Task description: Every line below between the line holding "von Cellulite und" and the line holding "Veranlagung positiv zu", inclusive, should be repeated exactly, and all other lines omitted.

[Dataset entries]

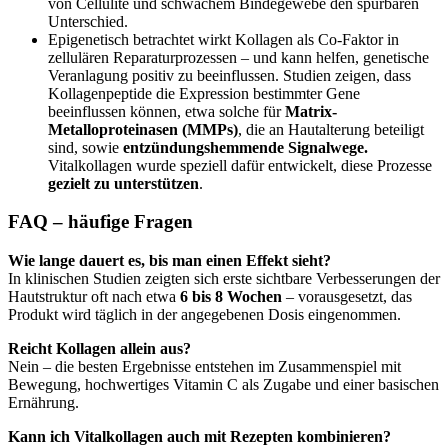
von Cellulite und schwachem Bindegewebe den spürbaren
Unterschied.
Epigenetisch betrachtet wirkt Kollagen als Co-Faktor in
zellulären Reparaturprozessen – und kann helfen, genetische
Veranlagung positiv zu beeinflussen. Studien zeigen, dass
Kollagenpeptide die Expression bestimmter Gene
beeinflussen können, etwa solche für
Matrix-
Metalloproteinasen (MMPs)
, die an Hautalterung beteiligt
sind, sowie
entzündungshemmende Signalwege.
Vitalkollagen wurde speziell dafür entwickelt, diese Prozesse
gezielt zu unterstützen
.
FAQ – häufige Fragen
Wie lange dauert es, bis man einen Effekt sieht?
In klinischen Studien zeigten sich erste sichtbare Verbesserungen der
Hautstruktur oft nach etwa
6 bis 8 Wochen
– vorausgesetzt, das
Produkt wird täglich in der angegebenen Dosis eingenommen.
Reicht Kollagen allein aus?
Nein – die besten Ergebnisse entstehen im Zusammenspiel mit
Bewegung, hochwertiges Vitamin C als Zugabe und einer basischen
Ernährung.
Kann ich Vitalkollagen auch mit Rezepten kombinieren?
--
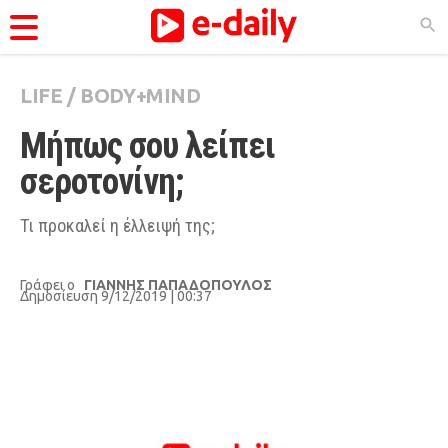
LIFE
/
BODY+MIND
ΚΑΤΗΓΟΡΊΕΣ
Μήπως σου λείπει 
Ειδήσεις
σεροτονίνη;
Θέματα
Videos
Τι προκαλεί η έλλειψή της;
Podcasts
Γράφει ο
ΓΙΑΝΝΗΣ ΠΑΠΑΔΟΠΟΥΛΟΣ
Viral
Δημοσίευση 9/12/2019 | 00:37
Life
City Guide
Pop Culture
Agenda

Result of this exercise:
von Cellulite und schwachem Bindegewebe den spürbaren
Unterschied.
Epigenetisch betrachtet wirkt Kollagen als Co-Faktor in
zellulären Reparaturprozessen – und kann helfen, genetische
Veranlagung positiv zu beeinflussen. Studien zeigen, dass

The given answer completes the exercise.